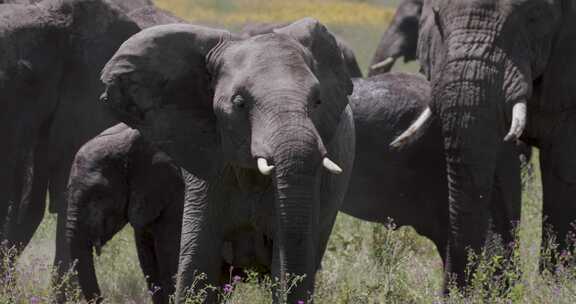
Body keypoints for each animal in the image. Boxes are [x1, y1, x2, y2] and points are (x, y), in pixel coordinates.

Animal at [392, 0, 576, 290]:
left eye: (533, 17)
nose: (448, 293)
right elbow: (501, 170)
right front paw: (504, 289)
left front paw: (556, 287)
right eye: (437, 19)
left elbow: (563, 168)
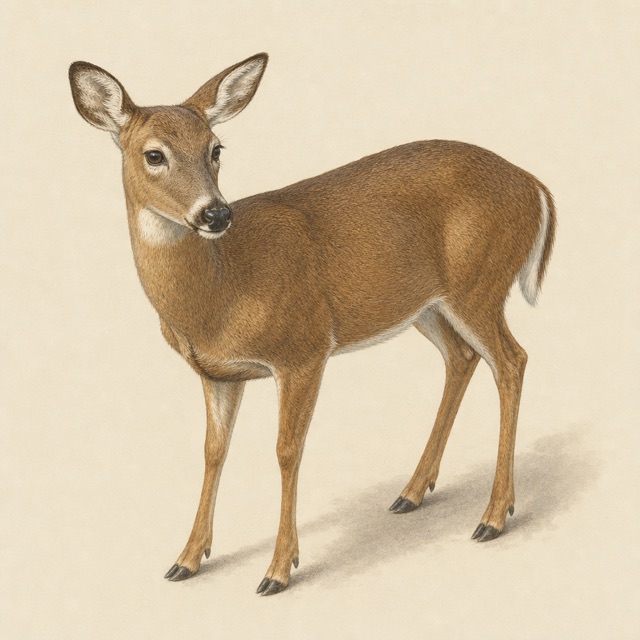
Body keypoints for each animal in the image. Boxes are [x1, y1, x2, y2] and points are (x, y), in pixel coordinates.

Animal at [68, 52, 556, 596]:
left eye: (216, 148)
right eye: (153, 154)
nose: (216, 214)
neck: (219, 291)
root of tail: (534, 185)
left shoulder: (303, 350)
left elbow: (287, 450)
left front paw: (278, 570)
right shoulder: (218, 375)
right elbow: (213, 452)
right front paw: (188, 559)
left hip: (480, 285)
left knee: (512, 360)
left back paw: (493, 516)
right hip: (427, 306)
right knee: (463, 357)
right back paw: (412, 492)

▸ **WHAT YOU WILL DO**
Each line from the one with "left hip: (480, 285)" through the last line of the records above must be retyped exactly, and no other line may be given.

▸ **ANSWER TO THE EXERCISE**
left hip: (480, 285)
left knee: (512, 360)
left back paw: (493, 516)
right hip: (427, 306)
right knee: (463, 357)
right back paw: (412, 492)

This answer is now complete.